En enero de 2022, la prensa americana va llena de especulaciones sobre una guerra civil en el horizonte. Es decir, que tildar a los demás de irracionales, locos y cretinos no les ha hecho desaparecer. Simultáneamente, en España no hay tambores de guerra, pero sí manifestaciones de antivacunas. Y aunque aquí no está Emmanuel Macron diciendo que hay que “joder” a los antivacunas, no cuesta imaginarlo. Las protestas dispersas del inicio de la pandemia son cada vez más numerosas, organizadas y continuadas, y te las puedes encontrar cualquier tarde paseando por la ciudad. Al igual que con los trumpistas, aquí también hay grados: desde los que creen que el gobierno nos inyecta microchips con la vacuna, hasta los que no van a manifestaciones pero “prefieren esperar a pincharse”, pasando por quienes están preocupados porque la pandemia se ha aprovechado para lesionar libertades fundamentales, que para ellos no son ninguna ridiculez.

Es fácil deshumanizarlos porque huelen a problemas del primer mundo. Pero entre el votante trumpista no solo hay millonarios excéntricos y locos de las armas. Junto a todos ellos también se encuentra la clase depauperada por la desindustrialización neoliberal, que tiene razones para desconfiar del sistema y se aferra a cualquier alternativa. Del mismo modo, entre el antivacunas patrio encontramos cayetanos que se pueden pagar salud privada y naturistas más protegidos por un cojín económico que por la homeopatía, pero también grupos desfavorecidos que cualquiera entendería como han llegado a desconfiar de cualquier autoridad.

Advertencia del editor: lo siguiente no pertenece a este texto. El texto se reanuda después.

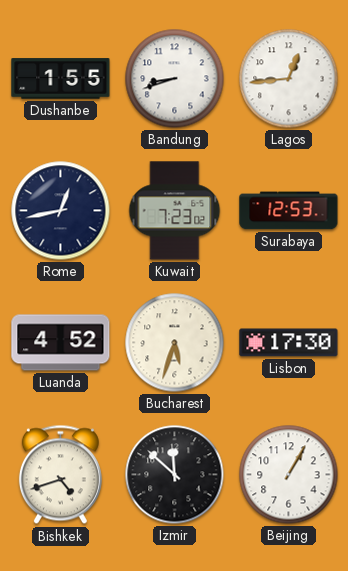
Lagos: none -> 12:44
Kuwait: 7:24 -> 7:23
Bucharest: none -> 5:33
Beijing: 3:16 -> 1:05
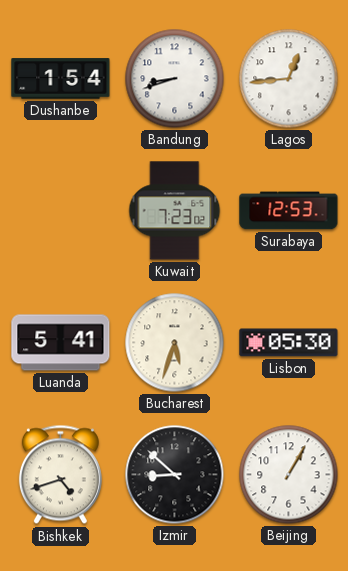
Dushanbe: 1:55 -> 1:54
Rome: 12:43 -> none
Luanda: 4:52 -> 5:41
Lisbon: 17:30 -> 05:30
Izmir: 11:52 -> 8:52
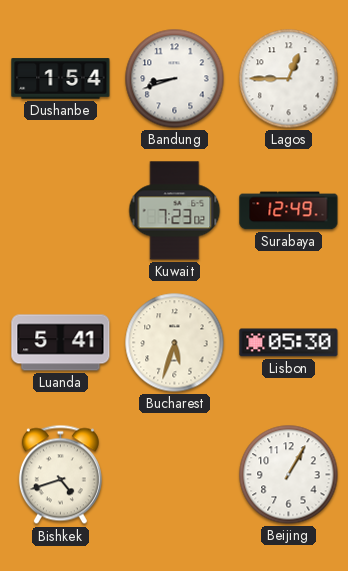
Lagos: 12:44 -> 12:45
Surabaya: 12:53 -> 12:49
Izmir: 8:52 -> none
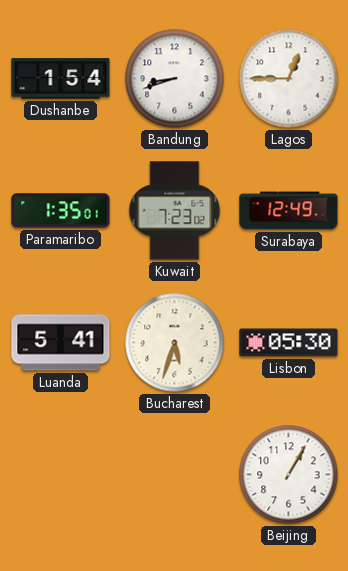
Paramaribo: none -> 1:35
Bishkek: 4:42 -> none
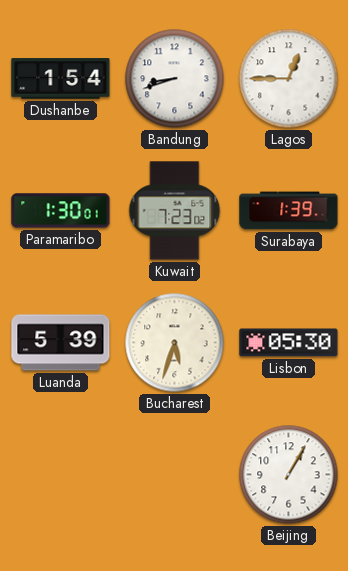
Paramaribo: 1:35 -> 1:30
Surabaya: 12:49 -> 1:39
Luanda: 5:41 -> 5:39
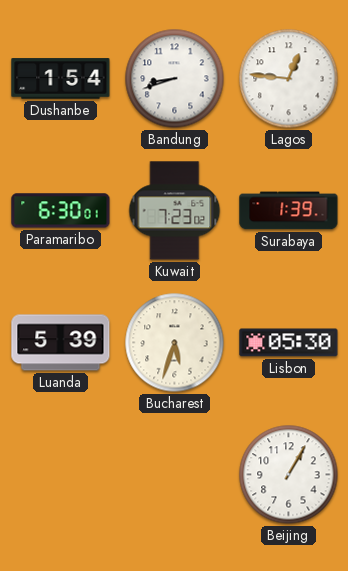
Lagos: 12:45 -> 12:46
Paramaribo: 1:30 -> 6:30
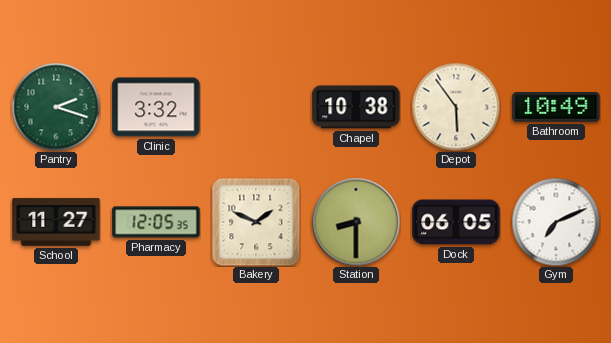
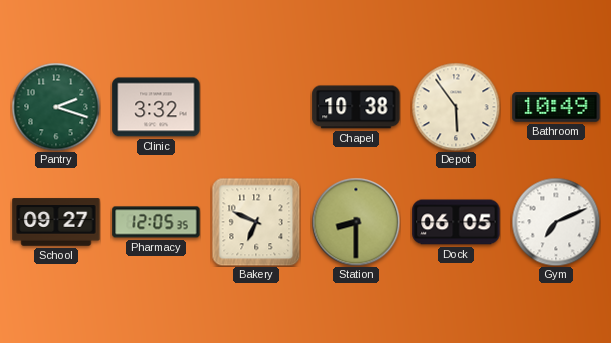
School: 11:27 -> 09:27
Bakery: 1:49 -> 6:49
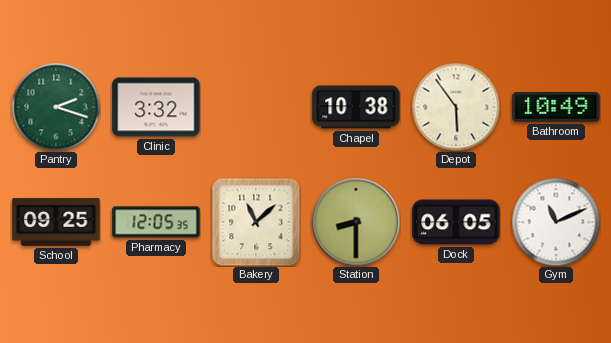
School: 09:27 -> 09:25
Bakery: 6:49 -> 11:08
Gym: 7:11 -> 11:11
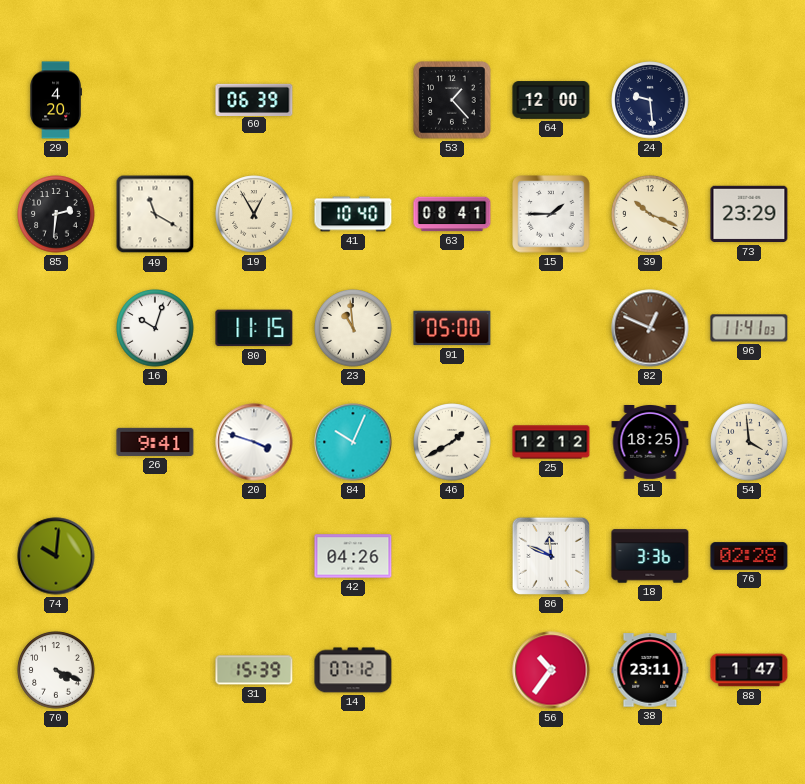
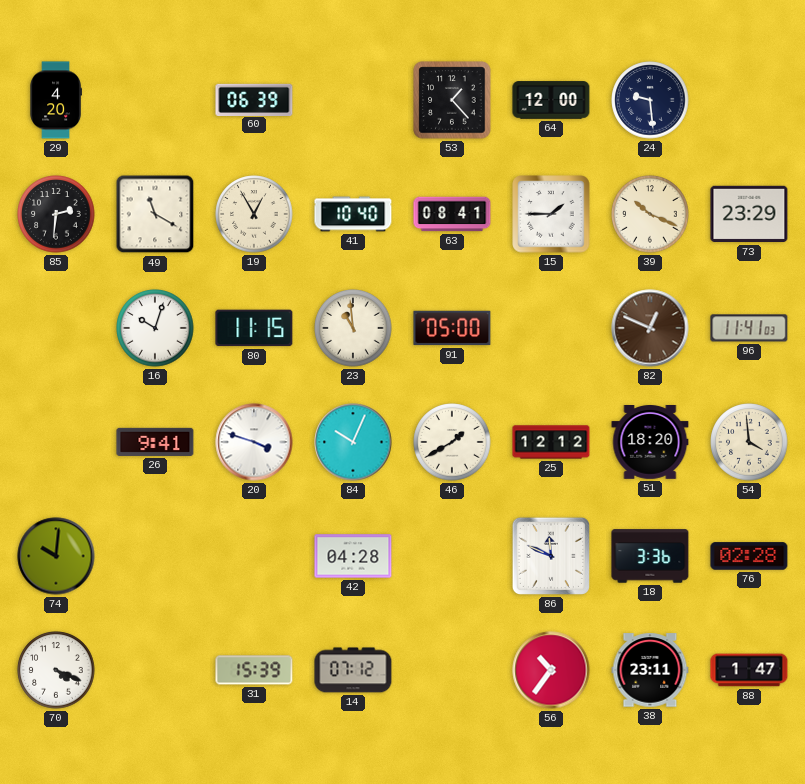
51: 18:25 -> 18:20
42: 04:26 -> 04:28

La democracia es empatía con la diferencia bajo la premisa de la igualdad radical. Es una idea revolucionaria porque impide cualquier el darwinismo social al que tiende naturalmente el hombre. La ciencia y la técnica pueden asignar jerarquía numérica a las opiniones y las cosas, pero la política democrática tiene un núcleo teológico irreductiblemente irracional: el valor sagrado de todas las personas. Lo normal es alejarnos de este corazón y vivir en una tolerancia inercial, hartos de vecinos idiotas. Pero en el origen de la democracia hay un salto de fe que John Rawls describió muy bien: queremos vivir en la sociedad en la que elegiríamos haber nacido si no pudiéramos saber la suerte que tendríamos en la vida.

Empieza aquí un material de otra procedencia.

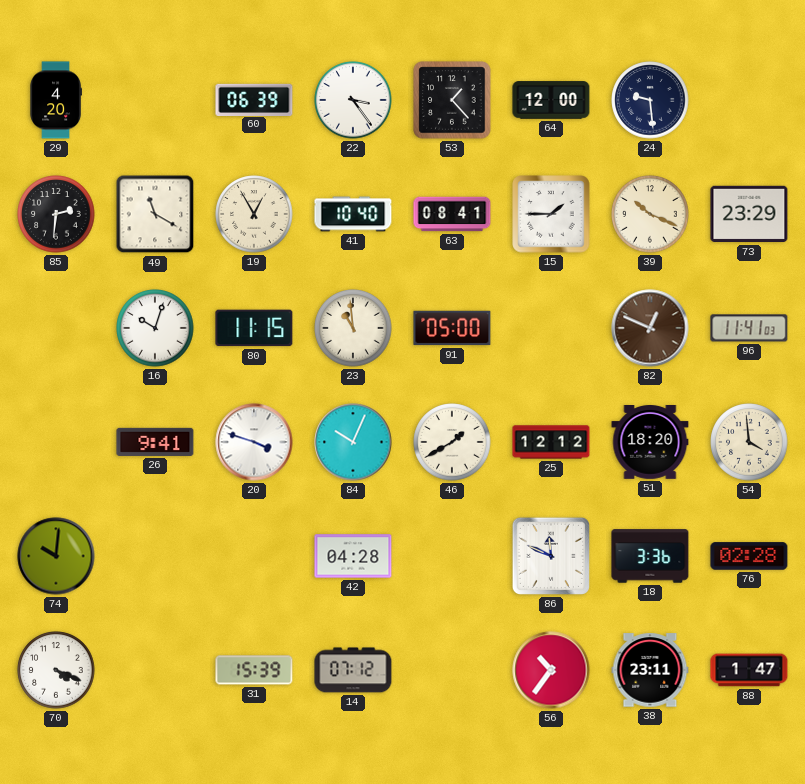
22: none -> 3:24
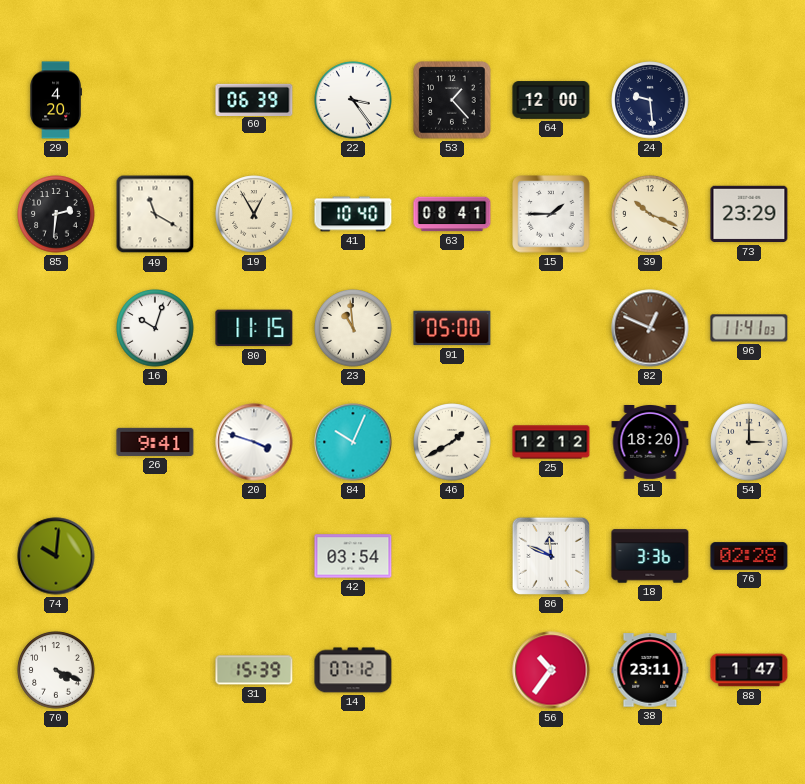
54: 3:59 -> 3:00
42: 04:28 -> 03:54
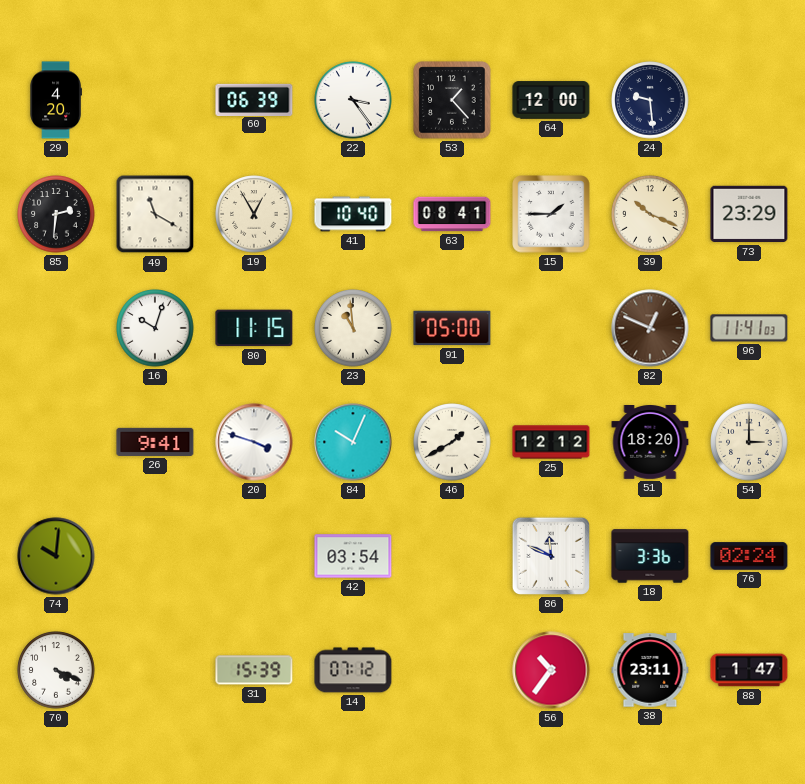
76: 02:28 -> 02:24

Y esto incluye una sociedad en la que se esperan diferentes sensibilidades con la verdad, la seguridad, la racionalidad, etc. Yo lo entiendo mejor cuando pienso en términos evolutivos. La verdad no es un objeto independiente de la experiencia, sino la etiqueta que ponemos las cosas que nos han servido para sobrevivir. El grado medio de confianza en la ciencia y las instituciones que tenemos ahora mismo es el resultado de un proceso lleno de baches que ha acabado funcionado. Pero la diferencia entre obediencia acrítica y criterio razonable no es objetiva y universal, sino pragmática y contextual. Podemos ver la pandemia como una gran presión de la selección natural sobre la especie humana que ha favorecido a aquellos con más disposición para amoldarse al colectivo.

No siempre fue así ni siempre lo será. El libertino de hoy es el prudente de mañana igual que el sectario de ayer es el comunitarista de hoy. Por eso la democracia consiste en estar abiertos a la diferencia y sentirla como una propiedad del colectivo, y no como una tara que hay que allanar. Las teorías de la conspiración no se combaten ridiculizando a los colectivos hasta tribalizarnos según sensibilidades, sino ensanchando el espacio con respeto y empatía.

En la pandemia hemos visto a la ciencia tener muchos más logros que fracasos (es la gracia del método científico) y grados de la teoría de la conspiración que van del absurdo hasta el plausible. Pero un mundo incierto y cambiante en el que el poder cada vez controla más y mejor a los ciudadanos, no todas las respuestas de los escépticos y los antisistema son la misma tontería. Quizás algún día, los más libertarios de tendrán la razón en algo, y en vez de haberlos alienado hasta el otro lado de la trinchera querremos que formen parte de nosotros.